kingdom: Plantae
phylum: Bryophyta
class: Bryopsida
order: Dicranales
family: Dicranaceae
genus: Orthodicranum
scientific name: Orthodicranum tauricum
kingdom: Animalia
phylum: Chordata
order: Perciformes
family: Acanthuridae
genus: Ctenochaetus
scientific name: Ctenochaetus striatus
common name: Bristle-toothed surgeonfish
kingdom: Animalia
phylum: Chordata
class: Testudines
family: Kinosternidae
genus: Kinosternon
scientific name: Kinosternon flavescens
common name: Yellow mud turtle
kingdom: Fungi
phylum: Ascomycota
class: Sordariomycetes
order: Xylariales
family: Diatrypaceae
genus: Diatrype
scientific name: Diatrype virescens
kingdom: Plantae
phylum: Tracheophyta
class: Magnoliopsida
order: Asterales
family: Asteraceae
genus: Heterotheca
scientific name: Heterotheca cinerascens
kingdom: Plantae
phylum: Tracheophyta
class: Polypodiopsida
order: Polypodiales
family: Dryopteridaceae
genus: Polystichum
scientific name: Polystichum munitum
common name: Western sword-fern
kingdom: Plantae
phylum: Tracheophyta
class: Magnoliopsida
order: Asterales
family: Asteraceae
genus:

══════════

#### Required work:
Reproduce word for word every line from the start of the items above through the line containing "scientific name: Diatrype virescens", inclusive.

#### Finished answer:
kingdom: Plantae
phylum: Bryophyta
class: Bryopsida
order: Dicranales
family: Dicranaceae
genus: Orthodicranum
scientific name: Orthodicranum tauricum
kingdom: Animalia
phylum: Chordata
order: Perciformes
family: Acanthuridae
genus: Ctenochaetus
scientific name: Ctenochaetus striatus
common name: Bristle-toothed surgeonfish
kingdom: Animalia
phylum: Chordata
class: Testudines
family: Kinosternidae
genus: Kinosternon
scientific name: Kinosternon flavescens
common name: Yellow mud turtle
kingdom: Fungi
phylum: Ascomycota
class: Sordariomycetes
order: Xylariales
family: Diatrypaceae
genus: Diatrype
scientific name: Diatrype virescens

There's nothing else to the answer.